Book Review: "Algorithms to Live By" by Brian Christian & Tom Griffiths

I've recently read the book Algorithms to Live By by Brian Christian & Tom Griffiths. This book shows how many problems & heuristics in computer science can be applied to explain or improve human decision-making. Each chapter focuses on a certain class of problems or issues. Such classes include the optimal stopping problem, the multi-armed bandit problem, searching & sorting, task scheduling, Bayesian inference, overfitting data, constraint relaxation, random stimulus, communication protocols, and social interaction. Additionally, most chapters try to show how results from computer science can either improve or justify certain human behaviors.

This book was frustrating for me to read. If it had fully met my expectation that it would show, in a unified & consistent way, how these computer science problems apply to human behavior and connect to each other, I would be singing its praises. If it had completely failed, I'd be happy to rhetorically trash this book. Instead, I found that each chapter would be a great vignette on its own, and each chapter showed the great potential of what the book could have been, but the book failed to live up to that potential. First, there was very little connection among the chapters, and any acknowledgment that the authors did make of such connections was almost always superficial instead of deeply insightful. For example, the respective chapters about the optimal stopping problem, caches, and overfitting each could have been so much better with greater discussion about the connection to social pressure & game theory, yet those topics were discussed only in the last chapter, which I think was a mistake. Second, only in the concluding section did the authors make clear that they wanted to either improve or justify human behavior with each class of problems or issues. This because clear over the course of reading the book, yet there was very little guidance in each chapter about whether improvement versus justification would be the goal.

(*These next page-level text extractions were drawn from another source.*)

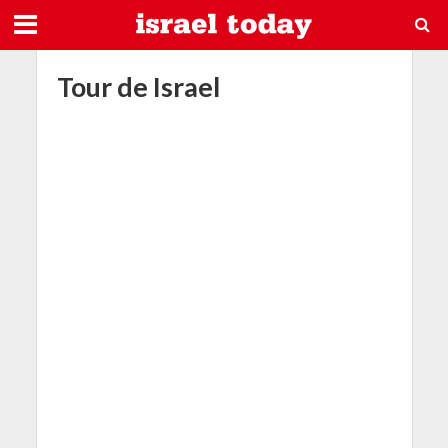
Tour de Israel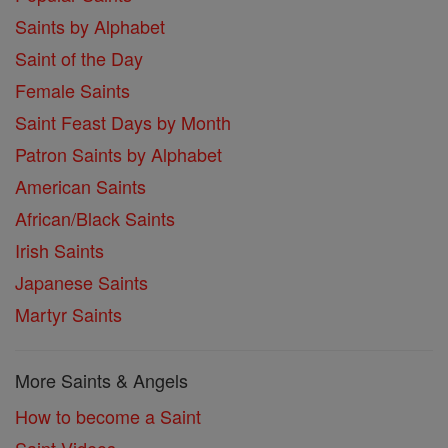
Saints by Alphabet
Saint of the Day
Female Saints
Saint Feast Days by Month
Patron Saints by Alphabet
American Saints
African/Black Saints
Irish Saints
Japanese Saints
Martyr Saints
More Saints & Angels
How to become a Saint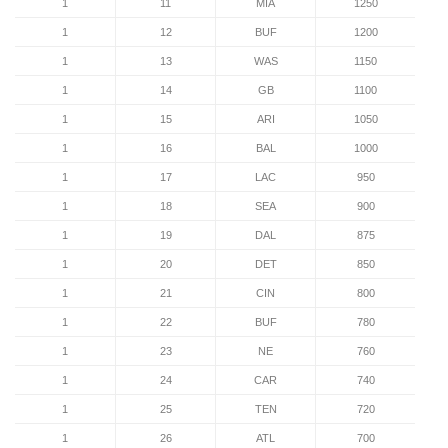
1
11
MIA
1250
1
12
BUF
1200
1
13
WAS
1150
1
14
GB
1100
1
15
ARI
1050
1
16
BAL
1000
1
17
LAC
950
1
18
SEA
900
1
19
DAL
875
1
20
DET
850
1
21
CIN
800
1
22
BUF
780
1
23
NE
760
1
24
CAR
740
1
25
TEN
720
1
26
ATL
700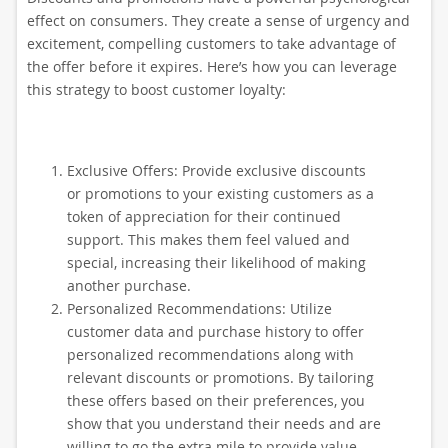
effect on consumers. They create a sense of urgency and
excitement, compelling customers to take advantage of
the offer before it expires. Here’s how you can leverage
this strategy to boost customer loyalty:
Exclusive Offers: Provide exclusive discounts
or promotions to your existing customers as a
token of appreciation for their continued
support. This makes them feel valued and
special, increasing their likelihood of making
another purchase.
Personalized Recommendations: Utilize
customer data and purchase history to offer
personalized recommendations along with
relevant discounts or promotions. By tailoring
these offers based on their preferences, you
show that you understand their needs and are
willing to go the extra mile to provide value.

Perhaps the worst offender was the chapter about constraint relaxation, as there was little connection to human behavior in a way that would be obvious to lay readers. These problems meant that reading the last numbered chapter (about game theory) and the conclusion felt simultaneously wonderful for finally seeing these concepts discussed clearly and maddening for knowing that the book could have been so much better if these ideas had been more consistently executed through the book.

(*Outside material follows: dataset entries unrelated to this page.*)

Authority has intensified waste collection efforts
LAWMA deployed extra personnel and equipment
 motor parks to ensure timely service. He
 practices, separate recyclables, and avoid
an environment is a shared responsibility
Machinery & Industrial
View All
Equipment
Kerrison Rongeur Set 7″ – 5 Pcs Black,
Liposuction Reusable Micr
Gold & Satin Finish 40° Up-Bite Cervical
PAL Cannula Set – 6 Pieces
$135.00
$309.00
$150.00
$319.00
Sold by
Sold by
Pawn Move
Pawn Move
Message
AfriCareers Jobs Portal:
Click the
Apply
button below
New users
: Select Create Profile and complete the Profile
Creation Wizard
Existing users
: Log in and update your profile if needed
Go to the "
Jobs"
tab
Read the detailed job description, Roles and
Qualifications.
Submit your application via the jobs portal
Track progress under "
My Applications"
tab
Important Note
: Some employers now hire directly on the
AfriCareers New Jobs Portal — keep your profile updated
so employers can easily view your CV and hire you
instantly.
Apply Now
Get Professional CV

There are two other minor criticisms I have of the book too. First, the chapter about overfitting seems to use the word "overfitting" to mean too many different things, which is ironic and undermines any clarity that the discussion could have provided. Second, the chapter about randomized algorithms attempts to make a tenuous connection between randomized algorithms used in computer science and the way that random mental stimuli can produce very creative responses in people, but it never makes clear whether the latter result is true at an individual level or only holds statistically for large populations.

Overall, I think the author's goals were laudable and that each chapter is interesting to read in isolation. However, other readers may be disappointed, as I was, in the way that the authors fail to synthesize many of the ideas across chapters in a smooth & unified manner. Thus, I would advise that readers who may be interested in these topics go into this book with lower expectations.